Andre Aciman, originally Egyptian, and Italian, French, and New Yorker depending on the occasion, is the founder and director of The Writers’ Institute and Distinguished Professor and Chair at the CUNY Graduate Center’s Program in Comparative Literature. He is also the acclaimed writer of the memoir Out of Egypt and novels Call Me By Your Name, Eight White Nights, and most recently, Harvard Square.

Aleksander Hemon is the highly acclaimed Bosnian-American fiction writer of Love and Obstacles: Stories, The Lazarus Project: A Novel (a finalist for the National Book Award and the National Book Critics Circle Awards, and named a New York Times Notable Book), Nowhere Man (also a finalist for the National Book Critics Circle Award), The Question of Bruno: Stories, and most recently The Book of My Lives, his first collection of non-fiction essays, many of which have appeared previously in The New Yorker.

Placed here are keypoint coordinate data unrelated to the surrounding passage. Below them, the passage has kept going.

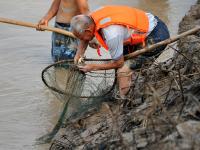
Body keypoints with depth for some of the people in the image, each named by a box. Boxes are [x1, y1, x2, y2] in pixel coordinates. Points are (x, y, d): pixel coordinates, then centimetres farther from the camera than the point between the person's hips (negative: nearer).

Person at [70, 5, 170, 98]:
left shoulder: (112, 35, -32)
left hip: (157, 37, -9)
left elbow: (118, 63, -15)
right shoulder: (93, 18, -8)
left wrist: (93, 67, -7)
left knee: (124, 70, -13)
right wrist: (79, 54, 2)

The two writers drew from their extraordinary lives as exiles, immigrants, and writers who translate the experience of multiple belongings and the question of home through their work, and discussed how immigrants find themselves in America. Hemon, articulate, personable, and completely without pretension, spoke to the immigrant need to draw comparisons between him/herself and “America” in order to find legitimacy. He shared generously of his own stories and those of his family, telling how Miles Davis was instrumental in his discovering American soul, how finding true friendship and community is fundamental to threading oneself into the geography of place, and how his daughter taught him how we create our own stories to explain ourselves into the world. Sharing anecdotes from life in Sarajevo, Chicago, and New York, and openly answering the questions of participants, Hemon provided a refreshing take on the immigrant or exiled experience and what it means to write oneself into both identity and place.

Both Aciman and Hemon come from multinational and multi-linguistic backgrounds that provide them with unique and often startling insights into the world and mind. Andre Aciman’s Harvard Square and Aleksander Hemon’s The Book of My Lives are both available in stores now.